Its hard to find reliable figures and I must admit, I haven't put that much credible effort into digging up the numbers- but I've read that roughly 30% of volunteers don't finish their full term. What's even more interesting is that the number of volunteers whom opt to end their service early are actually higher in countries that presents a higher incidence of HIV/AIDS among its population (notably, sub-Sahara African countries). I can only assume, and its been hinted at me, that the experience of living among neighbors and friends who are dying of the awful disease takes its toll on the American volunteer whom up until that moment had lived a sheltered life.
Its been stressed to me that I shouldn't just blindly accept my position without having given extensive thought on the offer. Having read through the detailed literature that came with my invitation kit I realized that what I'll be immersing myself in will be real. To be honest, I've exhausted countless moments over the past 10 months or so mentally preparing myself for this assignment. I've always known that it'd probably be the most challenging period I have yet to face and go through in my life. Not just due to the expected hardship associated with the job itself, but also to my overall lifestyle. Getting used to reading by candle light, fetching for water and living life with no electricity will take getting used to - but with time it'll happen. But the so called "extra challenges" that I will face associated with my individual identity: ethnicity, hearing-status, education level, sexual orientation and so forth. Those may be what will make or break me.
From the perspective of someone who is so inexperienced, I humbly acknowledge that I have so much more left to learn. I expected to read about all of the "extra" hardships I would encounter, just being myself. Reading it on a tangible piece of paper, like I said, made it all the more real. Even so, I phoned the Placement Office and accepted. The only way for me to learn all the things I still have left to learn is to proceed and take things head on. To be cliche for a moment, I'm reminded of a Peace Corps motto: Never start a sentence with, "I should've..."

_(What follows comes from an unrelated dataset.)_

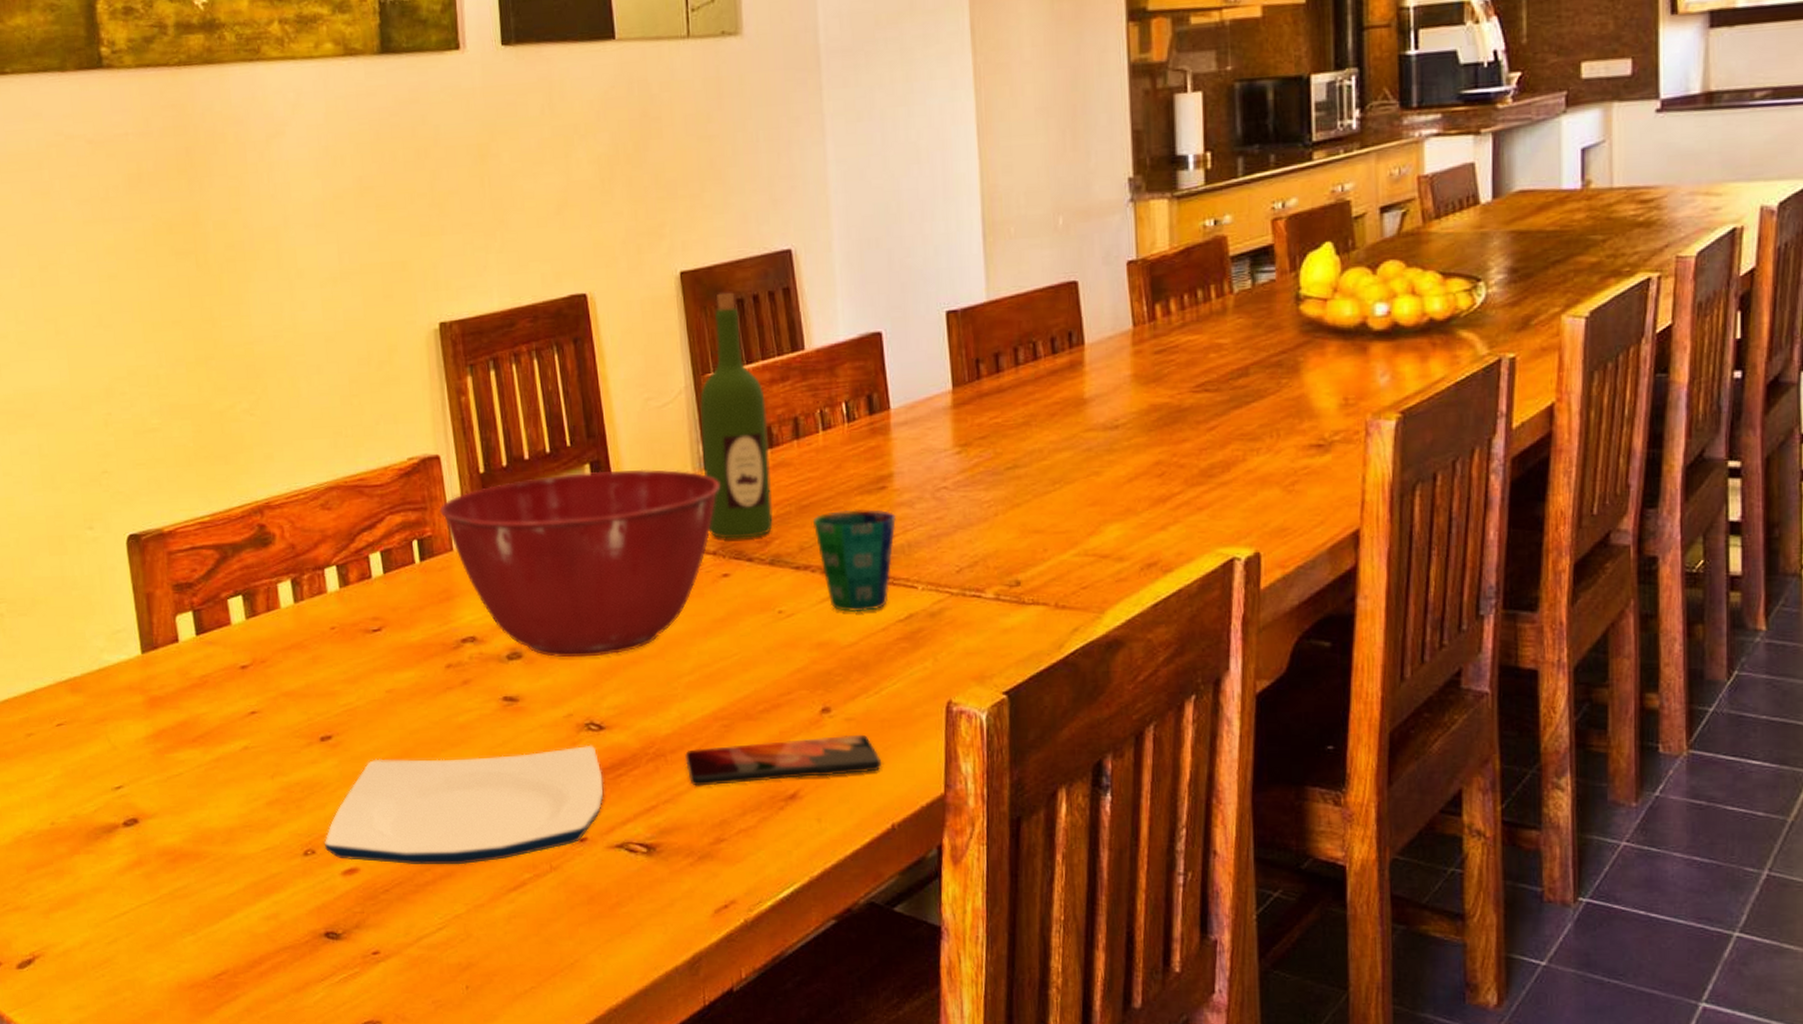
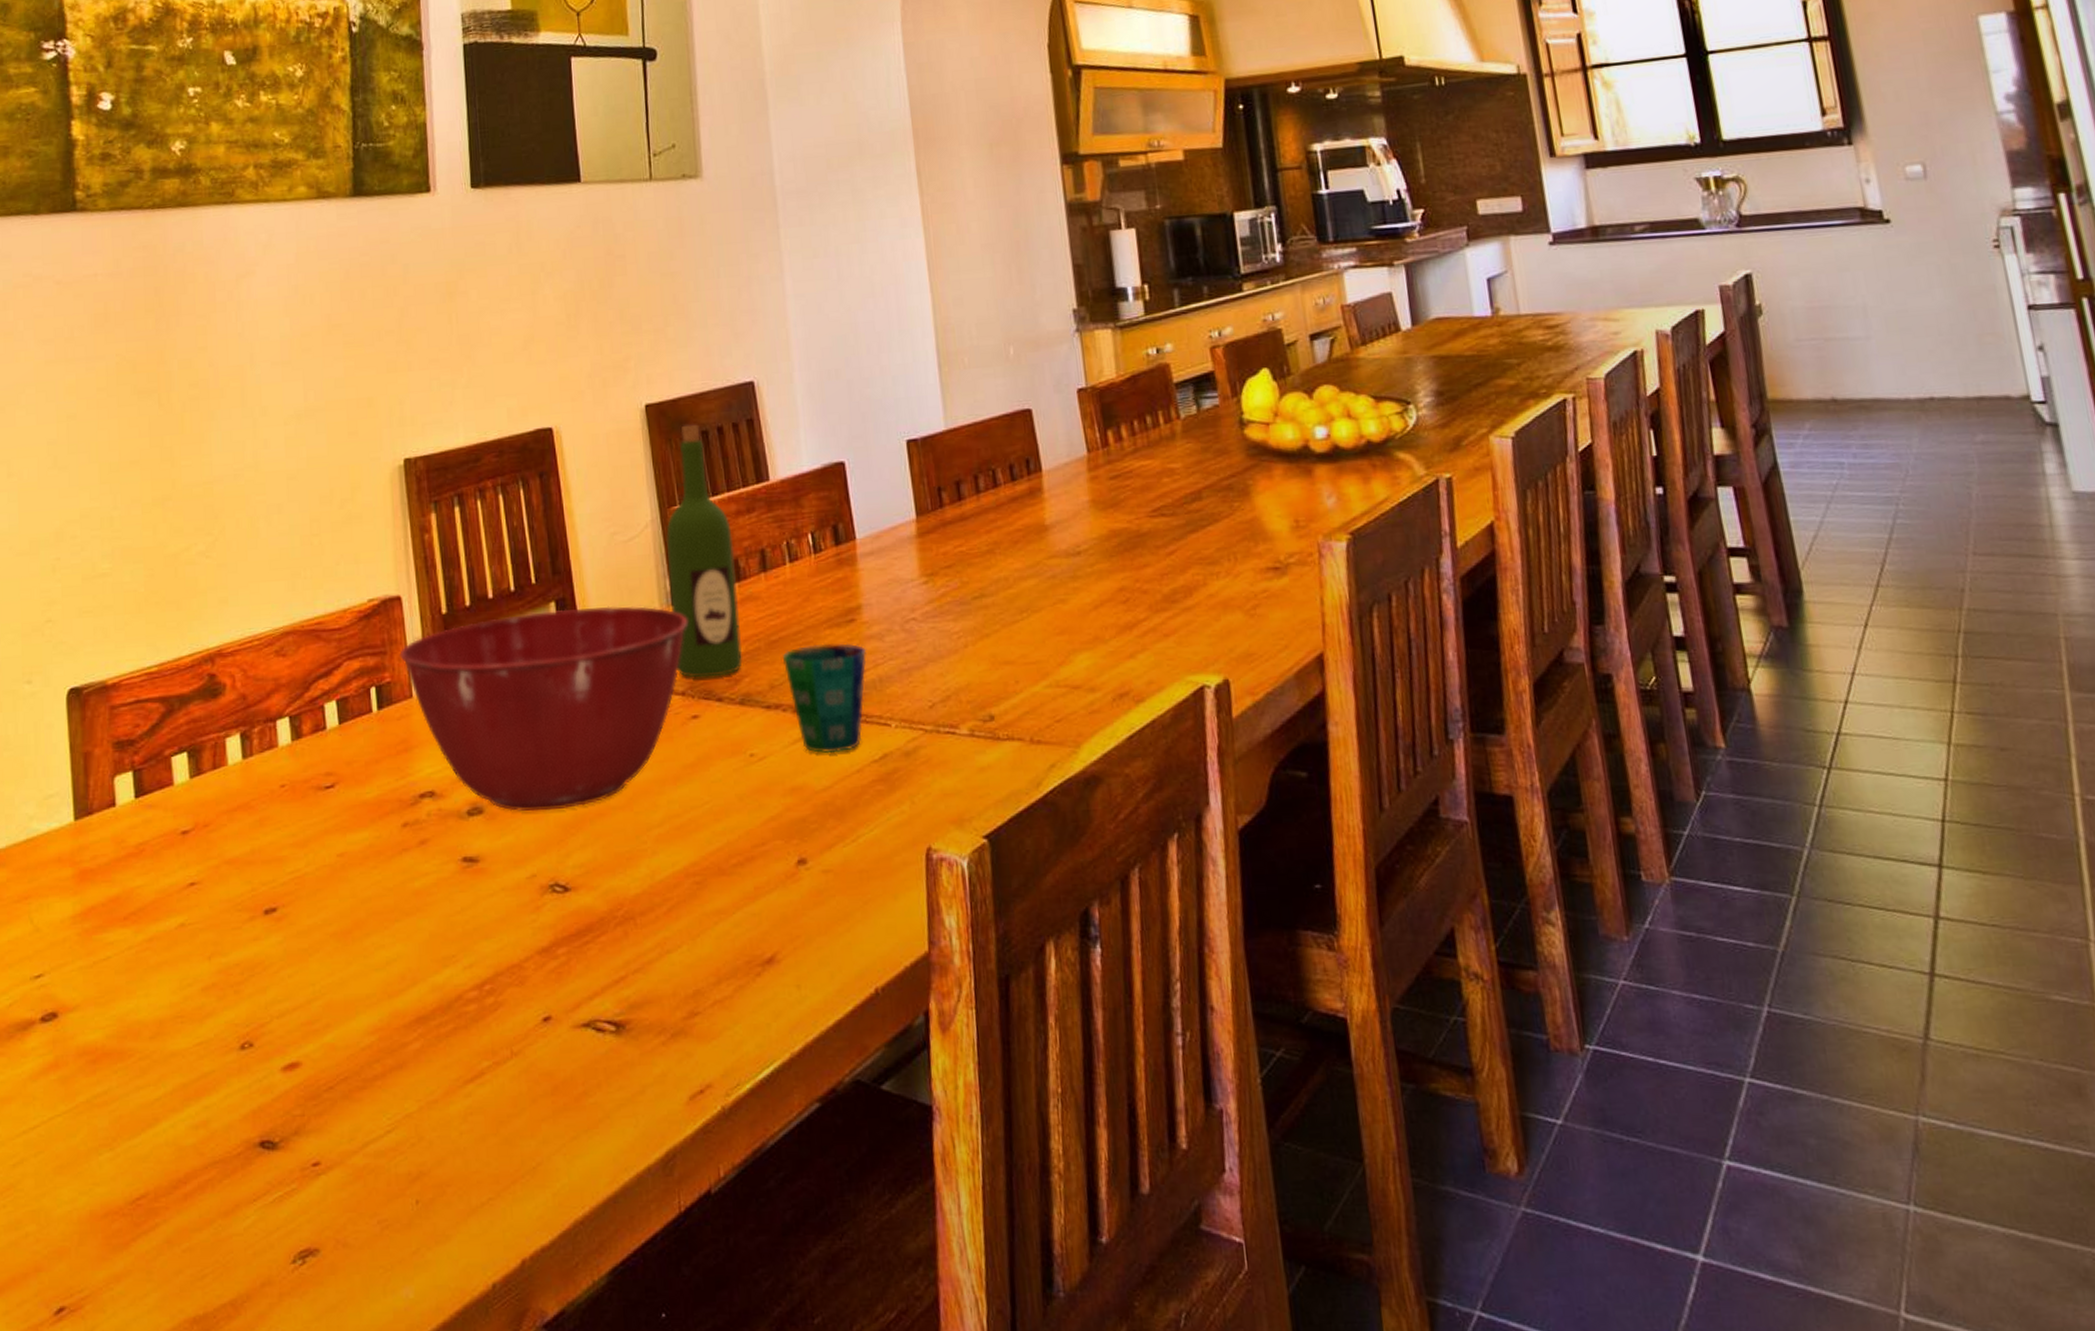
plate: present [324,744,604,865] -> none [263,908,570,1055]
smartphone: present [685,734,881,786] -> none [655,887,862,953]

The Deaf community in Kenya, although having established schools, are still very much underserved. Furthermore the majority of Kenyans get their information through radios - a technology inaccessible to the Deaf and therefore leaving them highly prone to contracting the HIV virus. Who am I to be a so-called qualified Deaf educator, not only in the primary schools but also as an outreacher trying to bring awareness of the dangers of HIV to the deaf in an accessible mode of communication? I've wondered that same thought time and time again. I'm a first-generation Asian-American, raised in a middle-class suburb and allegedly intelligent enough to have graduated from a private university. I'm in no way better or worse than the people I will be around.
I welcome the challenge. As for the outcome, I may come out stronger or broken but either way I have no expectations. I can only take care of myself and hope for the best.